J’approuve beaucoup votre zèle à ne pas quitter le noviciat et je vous conjure de m’en parler souvent. Prions beaucoup pour ce cher petit nid de la Congrégation et demandons à N.-S. d’y mettre des oiseaux qui ne s’envolent pas au premier caprice. Je me persuade que, quand nous-mêmes nous serons dignes de former des religieux, il nous en enverra. Que deviennent les petits novices syriens depuis le départ du Fr. Joseph(4)? Prions, prions. Et puis Dieu est grand et Notre-Seigneur bien bon. C’est par la foi qu’on renverse les montagnes.

Adieu, très cher. Mille fois vôtre en N.-S.

E.D'ALZON.
Notes et post-scriptum
1. Pour que le P. Hippolyte puisse faire face à des échéances.

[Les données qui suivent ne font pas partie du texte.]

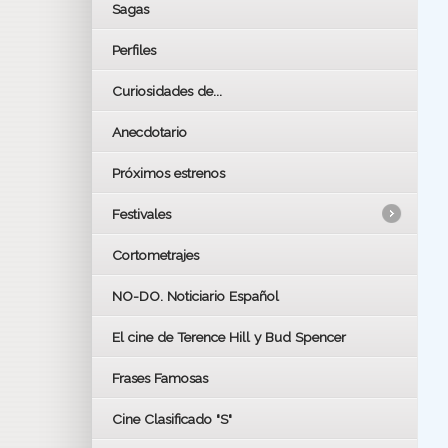
Sagas
Perfiles
Curiosidades de...
Anecdotario
Próximos estrenos
Festivales
Cortometrajes
LOS OSCARS
GOYAS
NO-DO. Noticiario Español
CÉSAR
El cine de Terence Hill y Bud Spencer
BAFTA
FESTIVAL DE HUELVA 2019
Frases Famosas
FESTIVAL DE CINE DE SEVILLA 2019
Cine Clasificado "S"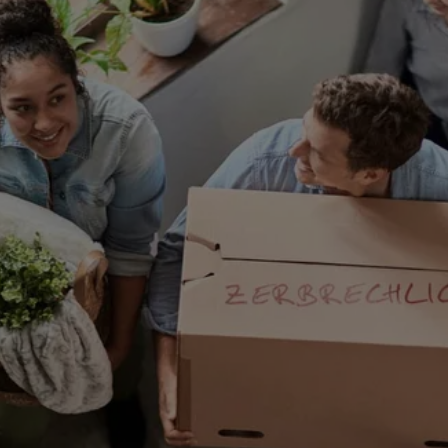
ERGO
an
355
Berlin
(2.1 km)
n
ERGO
ovic
0117
Berlin
(2.1 km)
n
ERGO
Berlin
(2.1 km)
n
ERGO
oraishi
785
Berlin
(2.5 km)
n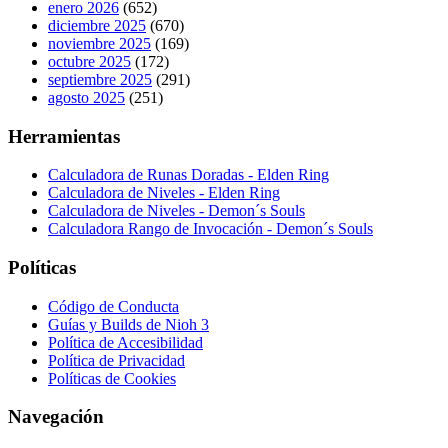
enero 2026
(652)
diciembre 2025
(670)
noviembre 2025
(169)
octubre 2025
(172)
septiembre 2025
(291)
agosto 2025
(251)
Herramientas
Calculadora de Runas Doradas - Elden Ring
Calculadora de Niveles - Elden Ring
Calculadora de Niveles - Demon´s Souls
Calculadora Rango de Invocación - Demon´s Souls
Políticas
Código de Conducta
Guías y Builds de Nioh 3
Política de Accesibilidad
Política de Privacidad
Políticas de Cookies
Navegación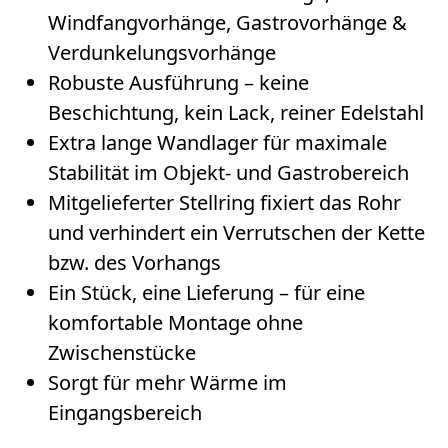
Windfangvorhänge, Gastrovorhänge &
Verdunkelungsvorhänge
Robuste Ausführung – keine
Beschichtung, kein Lack, reiner Edelstahl
Extra lange Wandlager für maximale
Stabilität im Objekt- und Gastrobereich
Mitgelieferter Stellring fixiert das Rohr
und verhindert ein Verrutschen der Kette
bzw. des Vorhangs
Ein Stück, eine Lieferung – für eine
komfortable Montage ohne
Zwischenstücke
Sorgt für mehr Wärme im
Eingangsbereich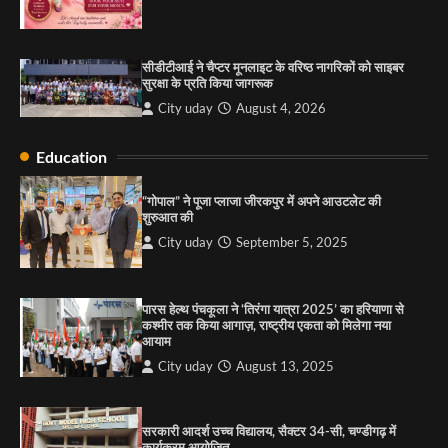
सरकारी आदर्श उच्च विद्यालय, सैक्टर 34-सी, चण्डीगढ़ में
कार्यक्रम आयोजित
सीडीटीआई ने चैप्टर मूनलाइट के वरिष्ठ नागरिकों को साइबर
City uday
August 6, 2025
सुरक्षा के प्रति किया जागरूक
3
City uday
August 4, 2026
Education
राहुल गाँधी ने खाई है वैश्विक मंच पर भारत को कमजोर करने
की कसम: देवशाली
“गोपाल” ने पूजा प्लाजा जीरकपुर में अपने आउटलेट की
शुरुआत की
City uday
August 6, 2025
City uday
September 5, 2025
4
पारस हेल्थ पंचकूला ने ‘तिरंगा यात्रा 2025’ का हरियाणा से
कश्मीर तक किया आगाज़, राष्ट्रीय एकता को मिलेगा नया
आयाम
City uday
August 13, 2025
सरकारी आदर्श उच्च विद्यालय, सैक्टर 34-सी, चण्डीगढ़ में
कार्यक्रम आयोजित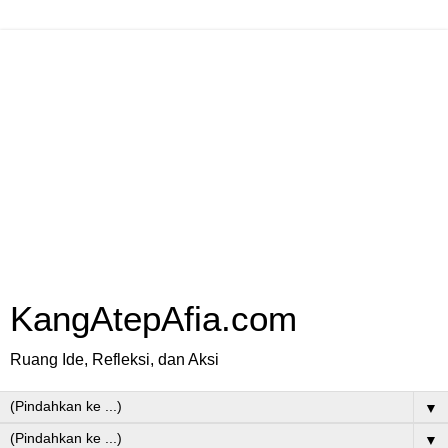
KangAtepAfia.com
Ruang Ide, Refleksi, dan Aksi
▼
▼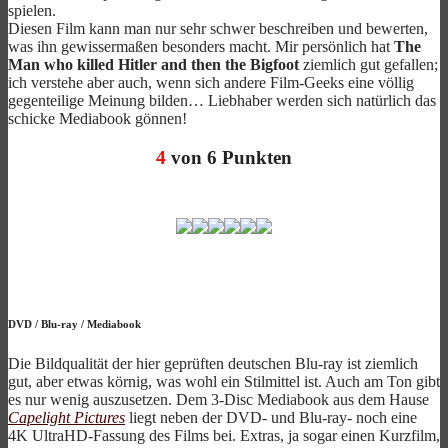
spielen.
Diesen Film kann man nur sehr schwer beschreiben und bewerten,
was ihn gewissermaßen besonders macht. Mir persönlich hat
The
Man who killed Hitler and then the Bigfoot
ziemlich gut gefallen;
ich verstehe aber auch, wenn sich andere Film-Geeks eine völlig
gegenteilige Meinung bilden… Liebhaber werden sich natürlich das
schicke Mediabook gönnen!
4
von 6 Punkten
DVD
/
Blu-ray
/
Mediabook
Die Bildqualität der hier geprüften deutschen Blu-ray ist ziemlich
gut, aber etwas körnig, was wohl ein Stilmittel ist. Auch am Ton gibt
es nur wenig auszusetzen. Dem 3-Disc Mediabook aus dem Hause
Capelight Pictures
liegt neben der DVD- und Blu-ray- noch eine
4K UltraHD-Fassung des Films bei. Extras, ja sogar einen Kurzfilm,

2. Le P. Hippolyte mettra les choses au point. Les Bardonnenche sont aussi bien disposés que possible. Ils ont leur cuisine à part et, loin d'essayer de vivre aux crochets de l'Assomption, ils nous ont souvent tiré d'embarras en nous donnant de leur bois, de leur vin et ainsi de suite (lettre du 9 octobre).
3. Le dimanche 16 octobre, le noviciat doit, à l'occasion de la visite pastorale de Mgr Plantier au Vigan, recevoir à dîner une trentaine de curés. "Faut-il que ce soit bien ou *très bien*?, a demandé le P. Hippolyte (2 octobre).
4. Ils n'ont pas l'air de s'affliger outre mesure de son départ, répondra le P. Hippolyte le 9 octobre.